* _Instruction_
Retype, word for word, the part of the material that begins with the line containing "Which category has" and ends with the line containing "330510001824219". Include both of those lines and leave the pictures out.

* _Data for this exercise_
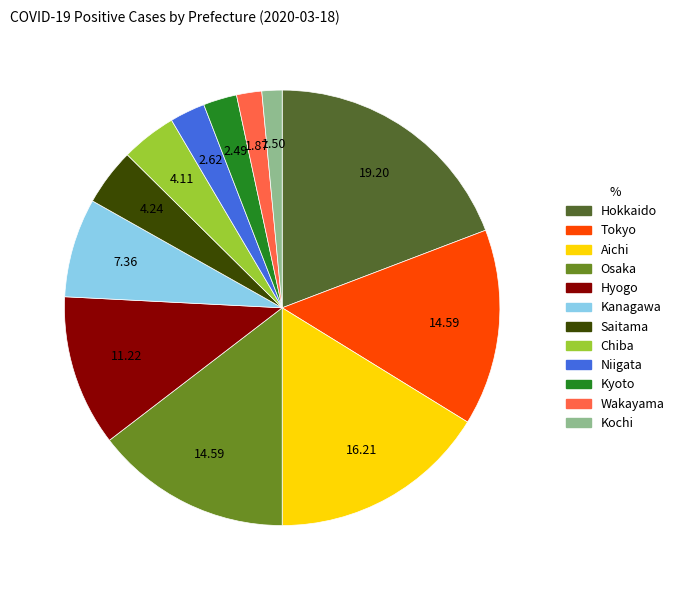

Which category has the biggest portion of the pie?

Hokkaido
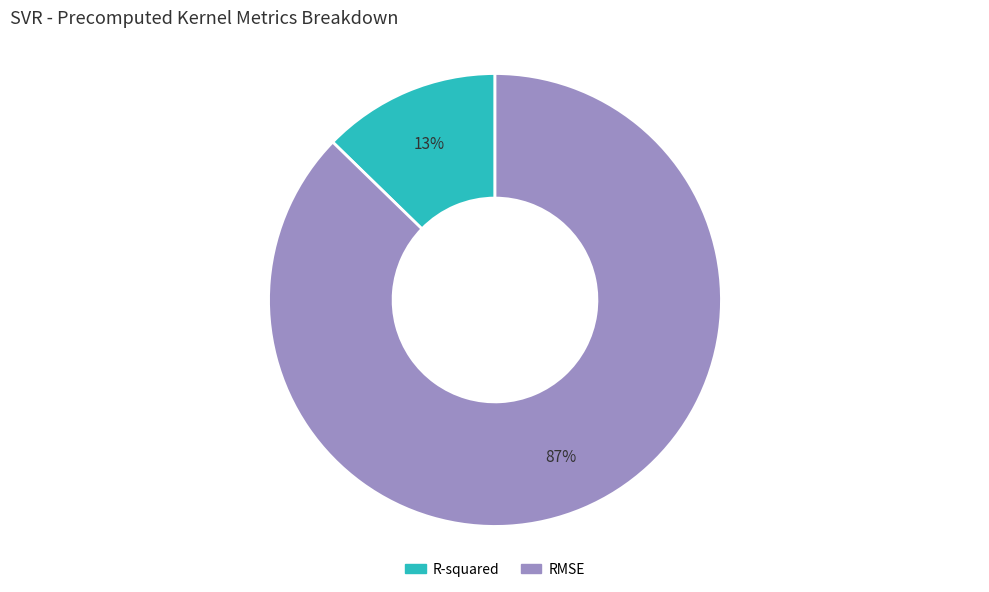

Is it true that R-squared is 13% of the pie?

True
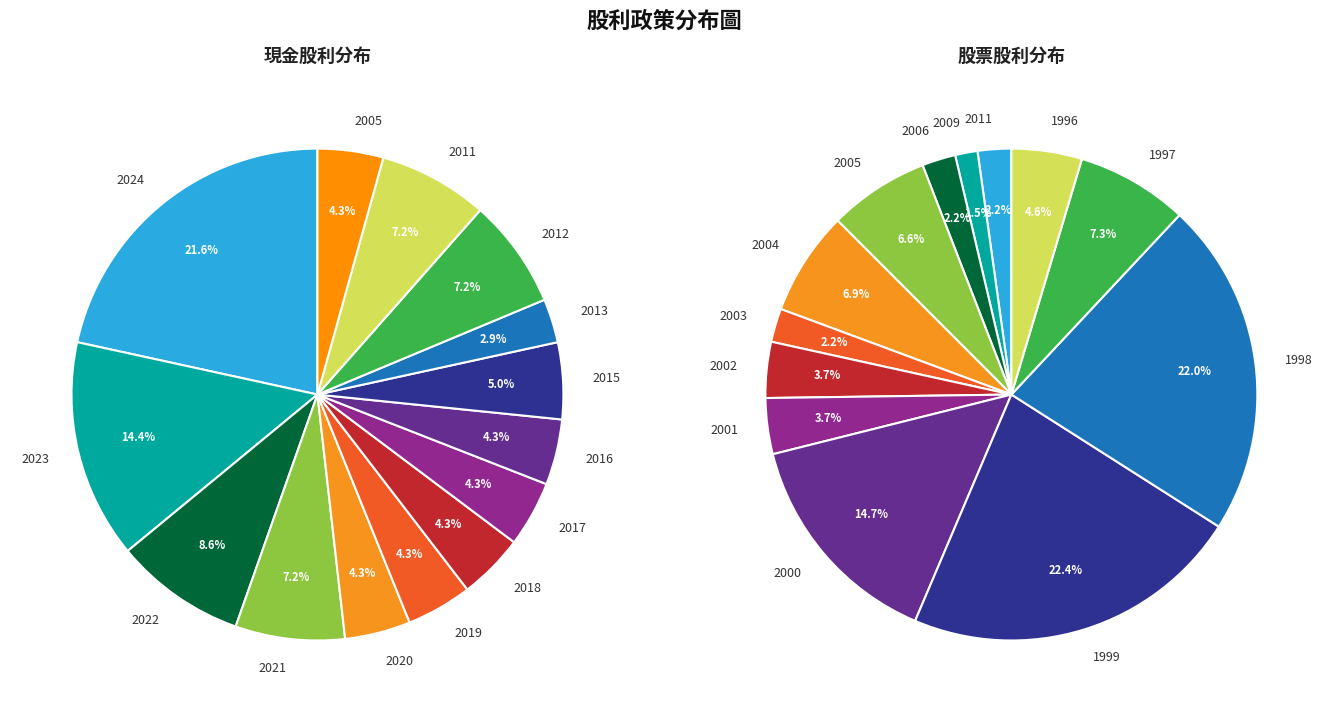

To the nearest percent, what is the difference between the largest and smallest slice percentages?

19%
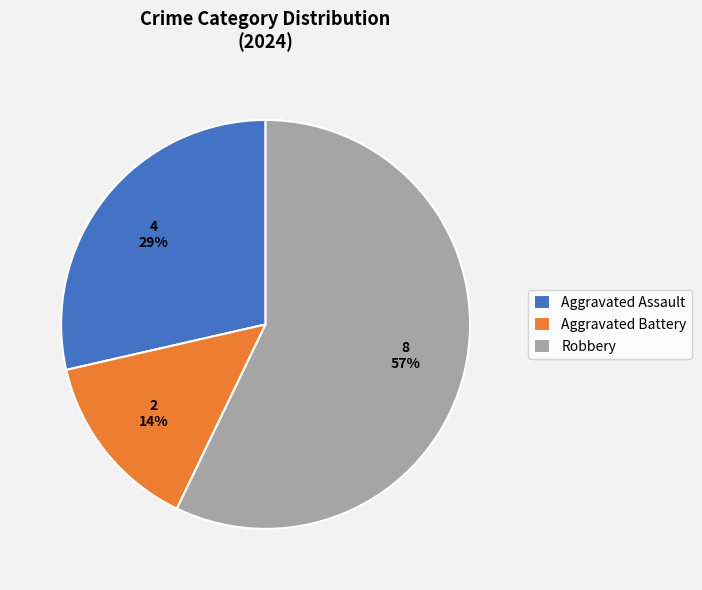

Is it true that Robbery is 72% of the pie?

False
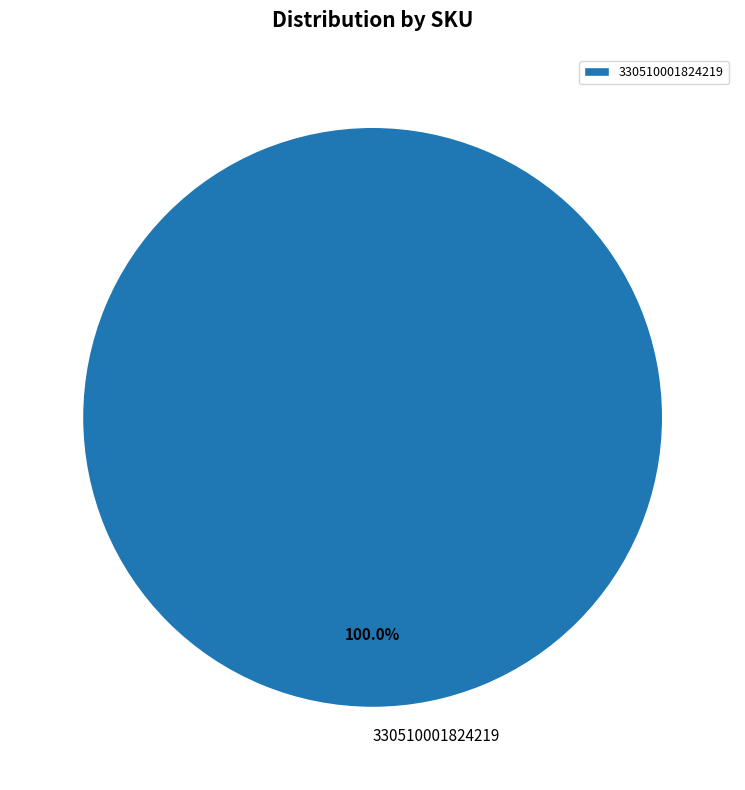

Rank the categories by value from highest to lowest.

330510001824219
---
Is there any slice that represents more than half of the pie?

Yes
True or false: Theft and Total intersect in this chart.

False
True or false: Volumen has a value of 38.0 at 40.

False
...
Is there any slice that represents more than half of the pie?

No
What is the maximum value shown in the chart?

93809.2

* _Problem solution_
Which category has the biggest portion of the pie?

Hokkaido

Is it true that R-squared is 13% of the pie?

True

To the nearest percent, what is the difference between the largest and smallest slice percentages?

19%

Is it true that Robbery is 72% of the pie?

False

Rank the categories by value from highest to lowest.

330510001824219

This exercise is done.